____ Entries supplied

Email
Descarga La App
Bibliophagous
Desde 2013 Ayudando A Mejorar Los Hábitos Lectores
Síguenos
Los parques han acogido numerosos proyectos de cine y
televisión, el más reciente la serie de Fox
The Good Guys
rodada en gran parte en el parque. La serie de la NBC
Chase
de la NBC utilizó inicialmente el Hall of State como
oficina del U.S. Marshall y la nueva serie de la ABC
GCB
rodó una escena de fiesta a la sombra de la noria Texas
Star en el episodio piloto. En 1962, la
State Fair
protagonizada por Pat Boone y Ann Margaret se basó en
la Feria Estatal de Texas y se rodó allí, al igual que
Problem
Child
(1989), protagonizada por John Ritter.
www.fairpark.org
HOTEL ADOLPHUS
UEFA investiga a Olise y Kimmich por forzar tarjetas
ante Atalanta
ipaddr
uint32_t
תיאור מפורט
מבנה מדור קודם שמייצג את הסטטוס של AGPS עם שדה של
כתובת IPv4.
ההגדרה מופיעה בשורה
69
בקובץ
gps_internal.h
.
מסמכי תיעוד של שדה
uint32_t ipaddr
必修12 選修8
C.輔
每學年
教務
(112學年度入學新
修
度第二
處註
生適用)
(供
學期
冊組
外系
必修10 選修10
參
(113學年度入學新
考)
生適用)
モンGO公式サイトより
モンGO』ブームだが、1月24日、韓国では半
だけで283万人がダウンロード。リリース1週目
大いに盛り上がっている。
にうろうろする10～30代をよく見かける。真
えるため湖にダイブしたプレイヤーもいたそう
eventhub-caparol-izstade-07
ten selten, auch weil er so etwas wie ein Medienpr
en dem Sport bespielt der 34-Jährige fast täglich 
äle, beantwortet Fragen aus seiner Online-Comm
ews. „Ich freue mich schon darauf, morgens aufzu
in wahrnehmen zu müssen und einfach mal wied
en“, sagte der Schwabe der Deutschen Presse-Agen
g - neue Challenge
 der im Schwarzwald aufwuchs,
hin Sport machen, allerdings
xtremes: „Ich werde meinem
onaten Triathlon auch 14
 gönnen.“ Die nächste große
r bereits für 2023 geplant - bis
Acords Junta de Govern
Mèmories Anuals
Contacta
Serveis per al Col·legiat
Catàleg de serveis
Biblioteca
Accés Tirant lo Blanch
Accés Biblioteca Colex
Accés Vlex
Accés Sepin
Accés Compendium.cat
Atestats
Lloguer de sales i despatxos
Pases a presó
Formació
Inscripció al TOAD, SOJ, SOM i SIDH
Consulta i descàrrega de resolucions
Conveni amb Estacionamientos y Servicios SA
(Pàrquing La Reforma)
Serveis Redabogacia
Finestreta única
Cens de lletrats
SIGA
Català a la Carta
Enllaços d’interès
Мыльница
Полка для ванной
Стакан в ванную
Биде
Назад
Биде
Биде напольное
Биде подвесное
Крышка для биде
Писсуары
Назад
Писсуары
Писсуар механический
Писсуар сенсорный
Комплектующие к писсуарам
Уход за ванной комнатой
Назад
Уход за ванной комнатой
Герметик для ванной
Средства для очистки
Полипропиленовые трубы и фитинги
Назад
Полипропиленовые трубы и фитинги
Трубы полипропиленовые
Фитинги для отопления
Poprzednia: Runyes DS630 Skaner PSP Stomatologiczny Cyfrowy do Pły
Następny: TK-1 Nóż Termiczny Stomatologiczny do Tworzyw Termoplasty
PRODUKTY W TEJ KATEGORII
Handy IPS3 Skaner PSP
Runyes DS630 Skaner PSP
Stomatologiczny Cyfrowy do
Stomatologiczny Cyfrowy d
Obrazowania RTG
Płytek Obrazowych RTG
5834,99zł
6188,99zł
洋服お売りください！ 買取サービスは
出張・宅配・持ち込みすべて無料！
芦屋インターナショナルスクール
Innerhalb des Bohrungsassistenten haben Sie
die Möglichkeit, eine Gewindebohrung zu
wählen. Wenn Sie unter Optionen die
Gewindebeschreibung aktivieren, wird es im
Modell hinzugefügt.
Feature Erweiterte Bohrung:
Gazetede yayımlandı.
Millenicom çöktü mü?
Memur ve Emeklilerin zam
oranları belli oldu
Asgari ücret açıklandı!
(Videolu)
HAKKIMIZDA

________

Reproduce all of the data above word for word, keeping every line as it appears.

Email
Descarga La App
Bibliophagous
Desde 2013 Ayudando A Mejorar Los Hábitos Lectores
Síguenos
Los parques han acogido numerosos proyectos de cine y
televisión, el más reciente la serie de Fox
The Good Guys
rodada en gran parte en el parque. La serie de la NBC
Chase
de la NBC utilizó inicialmente el Hall of State como
oficina del U.S. Marshall y la nueva serie de la ABC
GCB
rodó una escena de fiesta a la sombra de la noria Texas
Star en el episodio piloto. En 1962, la
State Fair
protagonizada por Pat Boone y Ann Margaret se basó en
la Feria Estatal de Texas y se rodó allí, al igual que
Problem
Child
(1989), protagonizada por John Ritter.
www.fairpark.org
HOTEL ADOLPHUS
UEFA investiga a Olise y Kimmich por forzar tarjetas
ante Atalanta
ipaddr
uint32_t
תיאור מפורט
מבנה מדור קודם שמייצג את הסטטוס של AGPS עם שדה של
כתובת IPv4.
ההגדרה מופיעה בשורה
69
בקובץ
gps_internal.h
.
מסמכי תיעוד של שדה
uint32_t ipaddr
必修12 選修8
C.輔
每學年
教務
(112學年度入學新
修
度第二
處註
生適用)
(供
學期
冊組
外系
必修10 選修10
參
(113學年度入學新
考)
生適用)
モンGO公式サイトより
モンGO』ブームだが、1月24日、韓国では半
だけで283万人がダウンロード。リリース1週目
大いに盛り上がっている。
にうろうろする10～30代をよく見かける。真
えるため湖にダイブしたプレイヤーもいたそう
eventhub-caparol-izstade-07
ten selten, auch weil er so etwas wie ein Medienpr
en dem Sport bespielt der 34-Jährige fast täglich 
äle, beantwortet Fragen aus seiner Online-Comm
ews. „Ich freue mich schon darauf, morgens aufzu
in wahrnehmen zu müssen und einfach mal wied
en“, sagte der Schwabe der Deutschen Presse-Agen
g - neue Challenge
 der im Schwarzwald aufwuchs,
hin Sport machen, allerdings
xtremes: „Ich werde meinem
onaten Triathlon auch 14
 gönnen.“ Die nächste große
r bereits für 2023 geplant - bis
Acords Junta de Govern
Mèmories Anuals
Contacta
Serveis per al Col·legiat
Catàleg de serveis
Biblioteca
Accés Tirant lo Blanch
Accés Biblioteca Colex
Accés Vlex
Accés Sepin
Accés Compendium.cat
Atestats
Lloguer de sales i despatxos
Pases a presó
Formació
Inscripció al TOAD, SOJ, SOM i SIDH
Consulta i descàrrega de resolucions
Conveni amb Estacionamientos y Servicios SA
(Pàrquing La Reforma)
Serveis Redabogacia
Finestreta única
Cens de lletrats
SIGA
Català a la Carta
Enllaços d’interès
Мыльница
Полка для ванной
Стакан в ванную
Биде
Назад
Биде
Биде напольное
Биде подвесное
Крышка для биде
Писсуары
Назад
Писсуары
Писсуар механический
Писсуар сенсорный
Комплектующие к писсуарам
Уход за ванной комнатой
Назад
Уход за ванной комнатой
Герметик для ванной
Средства для очистки
Полипропиленовые трубы и фитинги
Назад
Полипропиленовые трубы и фитинги
Трубы полипропиленовые
Фитинги для отопления
Poprzednia: Runyes DS630 Skaner PSP Stomatologiczny Cyfrowy do Pły
Następny: TK-1 Nóż Termiczny Stomatologiczny do Tworzyw Termoplasty
PRODUKTY W TEJ KATEGORII
Handy IPS3 Skaner PSP
Runyes DS630 Skaner PSP
Stomatologiczny Cyfrowy do
Stomatologiczny Cyfrowy d
Obrazowania RTG
Płytek Obrazowych RTG
5834,99zł
6188,99zł
洋服お売りください！ 買取サービスは
出張・宅配・持ち込みすべて無料！
芦屋インターナショナルスクール
Innerhalb des Bohrungsassistenten haben Sie
die Möglichkeit, eine Gewindebohrung zu
wählen. Wenn Sie unter Optionen die
Gewindebeschreibung aktivieren, wird es im
Modell hinzugefügt.
Feature Erweiterte Bohrung:
Gazetede yayımlandı.
Millenicom çöktü mü?
Memur ve Emeklilerin zam
oranları belli oldu
Asgari ücret açıklandı!
(Videolu)
HAKKIMIZDA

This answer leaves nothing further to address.